I thought about the time travel element in the movie Men in Black 3. Agent J travels back in time to kill the young Boris the Animal before the older Boris can kill Agent K and lead an invasion of earth in the future. If I understand Christoforu correctly, this might be an example of the Let’s Kill Hitler Paradox. If Agent J is successful, then he wouldn’t have a reason to return to the past in the first place. But Men in Black 3 probably treats the time travel idea in a farcical way, just like its farcical treatment of the whole idea of aliens.

Christoforu described a story which rang a bell. It’s toward the end of the article under the section heading “Are Time Paradoxes Inevitable?” The story is about a paleontologist who time travels back to the dinosaur era to shoot pictures of the giant reptiles. He doesn’t take any samples because it would likely alter the future. When the scientist returns to his own time, everything has changed. There are no humans and the world is wild. He can’t understand why until he looks at the bottom of his shoe, on which there is a crushed butterfly.
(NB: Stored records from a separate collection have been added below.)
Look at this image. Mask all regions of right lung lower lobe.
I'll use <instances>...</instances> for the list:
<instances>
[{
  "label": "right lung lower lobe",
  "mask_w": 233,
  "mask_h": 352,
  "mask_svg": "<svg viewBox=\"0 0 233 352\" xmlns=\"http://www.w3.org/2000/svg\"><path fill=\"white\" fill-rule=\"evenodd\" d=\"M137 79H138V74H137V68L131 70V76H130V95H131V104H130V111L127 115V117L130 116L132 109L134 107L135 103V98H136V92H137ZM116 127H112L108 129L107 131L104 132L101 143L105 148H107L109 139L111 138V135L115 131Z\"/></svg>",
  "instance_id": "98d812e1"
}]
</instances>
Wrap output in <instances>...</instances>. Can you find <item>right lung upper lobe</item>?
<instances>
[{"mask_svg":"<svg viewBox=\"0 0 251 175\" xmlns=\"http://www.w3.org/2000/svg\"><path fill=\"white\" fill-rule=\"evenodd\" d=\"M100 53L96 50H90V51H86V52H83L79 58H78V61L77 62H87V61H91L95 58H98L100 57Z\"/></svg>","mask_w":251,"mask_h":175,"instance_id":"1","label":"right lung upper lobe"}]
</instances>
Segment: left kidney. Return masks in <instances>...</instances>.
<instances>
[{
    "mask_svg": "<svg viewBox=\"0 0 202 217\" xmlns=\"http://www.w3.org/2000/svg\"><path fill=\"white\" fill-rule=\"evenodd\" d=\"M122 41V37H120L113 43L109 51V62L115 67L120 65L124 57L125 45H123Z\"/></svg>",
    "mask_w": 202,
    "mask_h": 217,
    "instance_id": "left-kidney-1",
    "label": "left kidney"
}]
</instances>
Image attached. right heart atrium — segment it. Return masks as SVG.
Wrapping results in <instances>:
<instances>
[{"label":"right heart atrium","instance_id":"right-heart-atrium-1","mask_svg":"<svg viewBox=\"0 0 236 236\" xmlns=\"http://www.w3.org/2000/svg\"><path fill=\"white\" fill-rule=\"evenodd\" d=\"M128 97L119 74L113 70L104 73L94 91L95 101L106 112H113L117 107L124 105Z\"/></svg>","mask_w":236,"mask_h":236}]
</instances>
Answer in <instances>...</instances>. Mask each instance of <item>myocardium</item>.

The reason this interested me is that there is a very similar story, published in 1952 by Ray Bradbury, entitled “A Sound of Thunder.” It was about a big game hunter who hired a safari company guide who used a time travel device to carry them back to the days of dinosaurs. Before departing, items in the agency displayed signs in English with typical English spelling. The hunter, although he was allowed to try to kill a dinosaur, was told not to touch anything else. However, on return, the agency was different. The signs showed dramatically different spelling, not typical English at all. On the bottom of the hunter’s shoe was a dead butterfly.

Anyway, I gather the main idea, according to Christoforu, rests on something called the Butterfly Effect, in which trivial changes can cause dramatic upheaval over the course of history.

I saw this on TV as well, maybe it was The Ray Bradbury Theater. That aired in 1989. It was made into a film in 2005, which did poorly and which I didn’t see.

The point is that you can do a lot of harm by interfering, even a little bit, with the past. Maybe it’s not so bad being without a time machine and believing that the second hand always moves forward.